Demi Ekosistem, Galapagos Larang Pakai Kembang Api Saat Tahun Baru

Liputan6.com, Puerto Baquerizo Moreno - Dalam menyambut Tahun Baru 2019, pihak berwenang di Galapagos telah melarang penjualan dan penggunaan kembang api di kepualaun ini demi melindungi flora dan fauna yang langka.

Para ahli konservasi mengatakan, hewan-hewan yang hidup di kepulauan yang berada di Samudra Pasifik tersebut mengalami peningkatan denyut jantung, gemetar, dan cemas berlebih setelah mendengar suara yang dihasilkan dari kembang api.

Otoritas lokal juga menegaskan bahwa kembang api telah beberapa kali menyebabkan banyak cedera setiap tahun, terutama di kalangan anak-anak saat menyambut Tahun Baru.

"Ekosistem di Kepulauan Galapagos sangat peka dan gampang terpengaruh oleh kembang api, terutama faunanya yang unik," ujar presiden dewan lokal, Lorena Tapia, melalui Twitter. Demikian seperti dikutip dari BBC, Selasa (1/1/2019).

"Mereka (flora dan fauna) adalah hadiah konservasi untuk Ekuador dan dunia," tambahnya, menjelaskan bahwa Galapagos terletak sekitar 1.000 km (621 mil) di lepas pantai daratan Ekuador.

Akan tetapi, kembang api yang hanya menghasilkan cahaya tetapi tidak menimbulkan suara, diperbolehkan digunakan. Namun hanya diizinkan saat perayaan Tahun Baru saja.

 

Saksikan video pilihan berikut ini:

 

2 dari 2 halaman

Desakan Terhadap Pemerintah

Ribuan orang mengunjungi Kepulauan Galapagos setiap tahun. Para turis umumnya tertarik oleh keanekaragaman hayati dan lingkungannya yang masih 'perawan'.

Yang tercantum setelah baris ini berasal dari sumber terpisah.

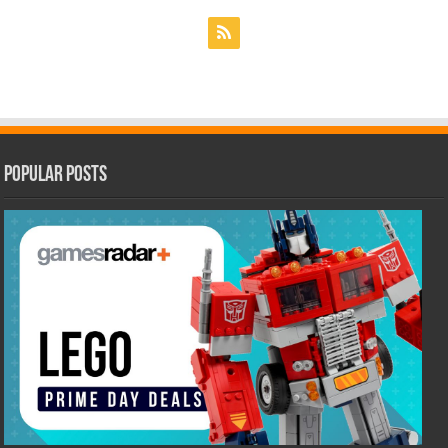
Popular Posts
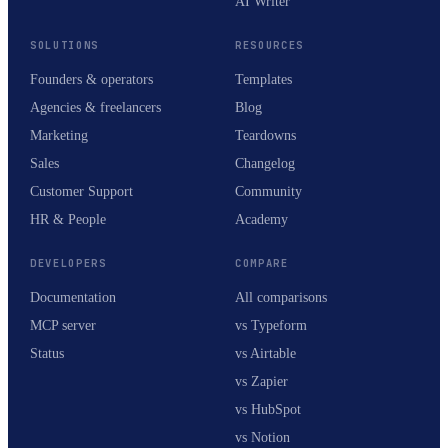
AI Writer
SOLUTIONS
RESOURCES
Founders & operators
Templates
Agencies & freelancers
Blog
Marketing
Teardowns
Sales
Changelog
Customer Support
Community
HR & People
Academy
DEVELOPERS
COMPARE
Documentation
All comparisons
MCP server
vs Typeform
Status
vs Airtable
vs Zapier
vs HubSpot
vs Notion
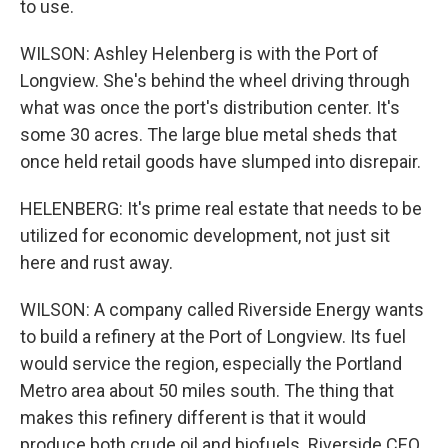
to use.
WILSON: Ashley Helenberg is with the Port of
Longview. She's behind the wheel driving through
what was once the port's distribution center. It's
some 30 acres. The large blue metal sheds that
once held retail goods have slumped into disrepair.
HELENBERG: It's prime real estate that needs to be
utilized for economic development, not just sit
here and rust away.
WILSON: A company called Riverside Energy wants
to build a refinery at the Port of Longview. Its fuel
would service the region, especially the Portland
Metro area about 50 miles south. The thing that
makes this refinery different is that it would
produce both crude oil and biofuels. Riverside CEO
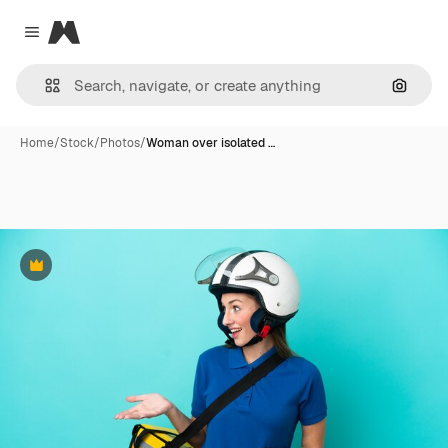
Magnific
Close menu
Search
Home
/
Stock
/
Photos
/
Woman over isolated …
Premium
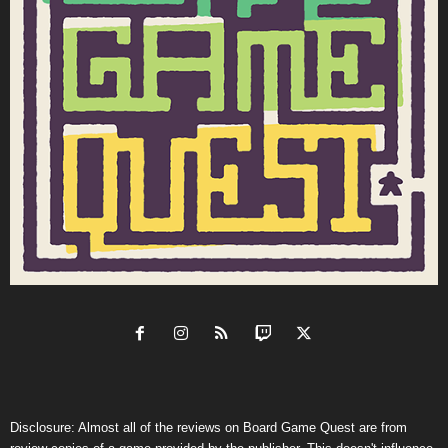
Disclosure: Almost all of the reviews on Board Game Quest are from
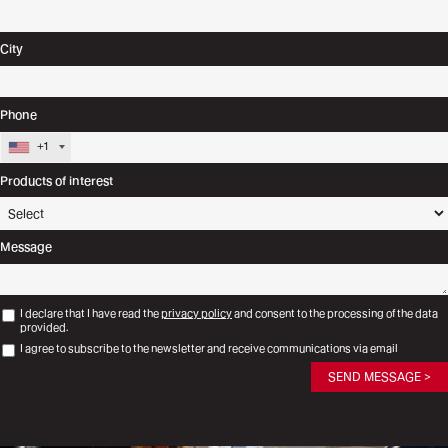
City
Phone
+1
Products of interest
Message
I declare that I have read the
privacy policy
and consent to the processing of the data
provided.
I agree to subscribe to the newsletter and receive communications via email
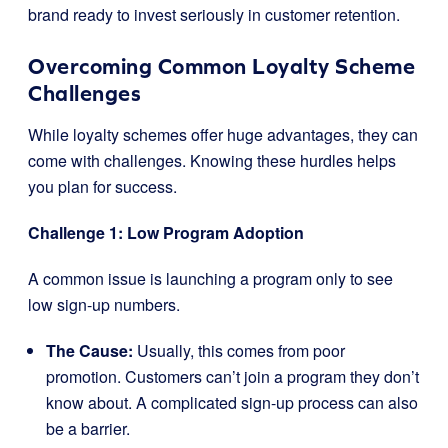
brand ready to invest seriously in customer retention.
Overcoming Common Loyalty Scheme
Challenges
While loyalty schemes offer huge advantages, they can
come with challenges. Knowing these hurdles helps
you plan for success.
Challenge 1: Low Program Adoption
A common issue is launching a program only to see
low sign-up numbers.
The Cause:
Usually, this comes from poor
promotion. Customers can’t join a program they don’t
know about. A complicated sign-up process can also
be a barrier.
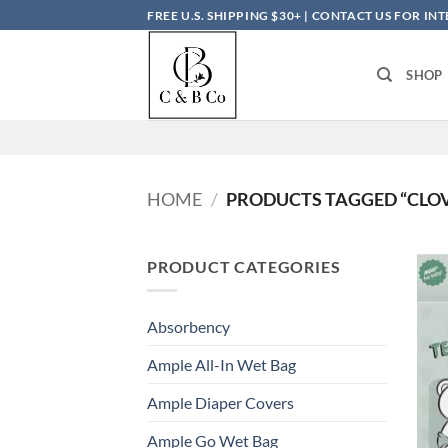
Skip
FREE U.S. SHIPPING $30+ | CONTACT US FOR I
to
content
SHOP
HOME
/
PRODUCTS TAGGED “CLO
PRODUCT CATEGORIES
Absorbency
Ample All-In Wet Bag
Ample Diaper Covers
Ample Go Wet Bag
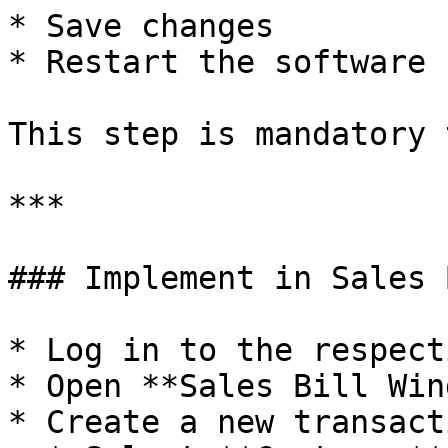
* Save changes

* Restart the software

This step is mandatory 
***

### Implement in Sales 
* Log in to the respect
* Open **Sales Bill Win
* Create a new transacti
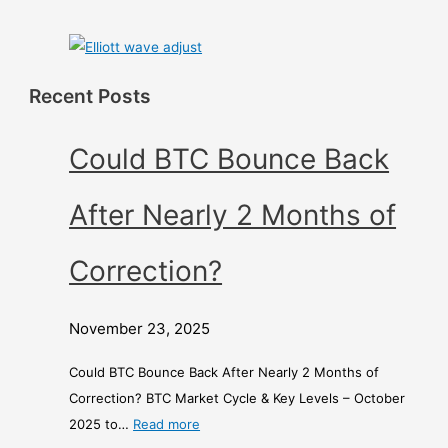
Recent Posts
Could BTC Bounce Back
After Nearly 2 Months of
Correction?
November 23, 2025
Could BTC Bounce Back After Nearly 2 Months of
Correction? BTC Market Cycle & Key Levels – October
2025 to…
Read more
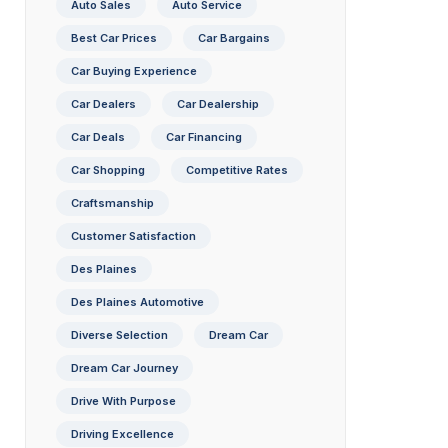
Auto Sales
Auto Service
Best Car Prices
Car Bargains
Car Buying Experience
Car Dealers
Car Dealership
Car Deals
Car Financing
Car Shopping
Competitive Rates
Craftsmanship
Customer Satisfaction
Des Plaines
Des Plaines Automotive
Diverse Selection
Dream Car
Dream Car Journey
Drive With Purpose
Driving Excellence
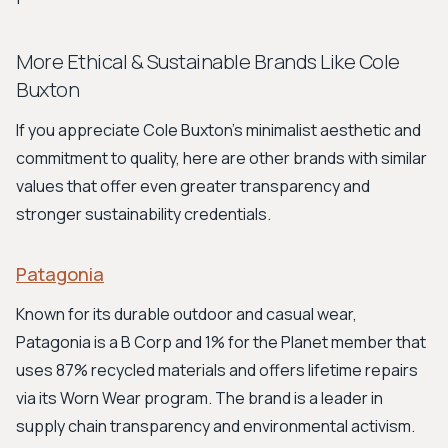
More Ethical & Sustainable Brands Like Cole
Buxton
If you appreciate Cole Buxton's minimalist aesthetic and
commitment to quality, here are other brands with similar
values that offer even greater transparency and
stronger sustainability credentials.
Patagonia
Known for its durable outdoor and casual wear,
Patagonia is a B Corp and 1% for the Planet member that
uses 87% recycled materials and offers lifetime repairs
via its Worn Wear program. The brand is a leader in
supply chain transparency and environmental activism.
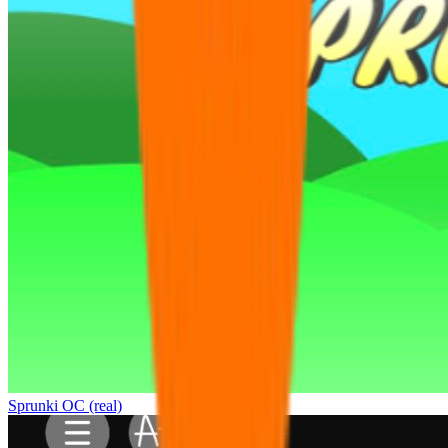
Sprunki OC (real)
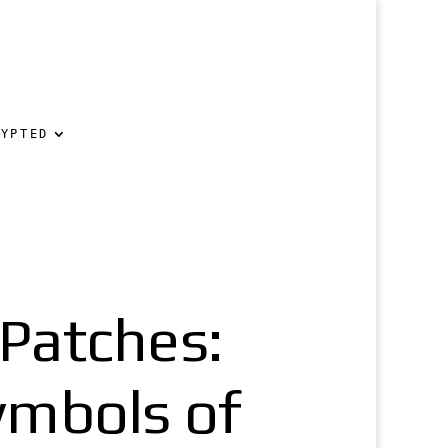
RYPTED
Patches:
ymbols of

Sementara itu, kampanye untuk menentang penggunaan kembang api Tahun Baru dimulai pada 2017. Langkah ini menegaskan bahwa tidak ada satu pun pihak yang diperbolehkan mengangkut atau menjual kembang api di Galapagos, meski dia adalah pejaabat tinggi.

Di satu sisi, desakan diberlakukannya aturan baru ini menyusul adanya tekanan terhadap pemerintah Ekuador untuk berbuat lebih banyak dalam melindungi ekosistem Galapagos yang sensitif.

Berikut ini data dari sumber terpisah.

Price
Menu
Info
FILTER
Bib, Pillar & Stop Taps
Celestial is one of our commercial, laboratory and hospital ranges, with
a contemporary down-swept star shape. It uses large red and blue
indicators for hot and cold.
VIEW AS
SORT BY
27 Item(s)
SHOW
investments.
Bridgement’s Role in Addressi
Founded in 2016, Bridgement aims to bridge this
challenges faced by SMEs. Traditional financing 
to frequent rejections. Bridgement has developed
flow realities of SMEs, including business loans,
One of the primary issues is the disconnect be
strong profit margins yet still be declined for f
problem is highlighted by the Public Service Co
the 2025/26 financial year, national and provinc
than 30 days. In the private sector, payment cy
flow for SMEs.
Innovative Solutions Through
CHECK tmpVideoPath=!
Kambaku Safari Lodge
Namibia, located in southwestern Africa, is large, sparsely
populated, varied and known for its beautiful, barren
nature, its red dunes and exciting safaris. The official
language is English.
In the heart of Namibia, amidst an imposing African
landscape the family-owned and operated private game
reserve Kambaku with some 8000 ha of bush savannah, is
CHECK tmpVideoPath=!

Plastik sekali pakai juga telah dilarang di negara kepulauan yang memiliki populasi 25.000 orang tersebut. Hal ini dikarenakan bisa mengancam kehidupan satwa yang berhabitat di Galapagos, seperti iguana dan kura-kura.

Dua spesies tersebut memainkan peran penting dalam pengembangan Teori Evolusi Charles Darwin.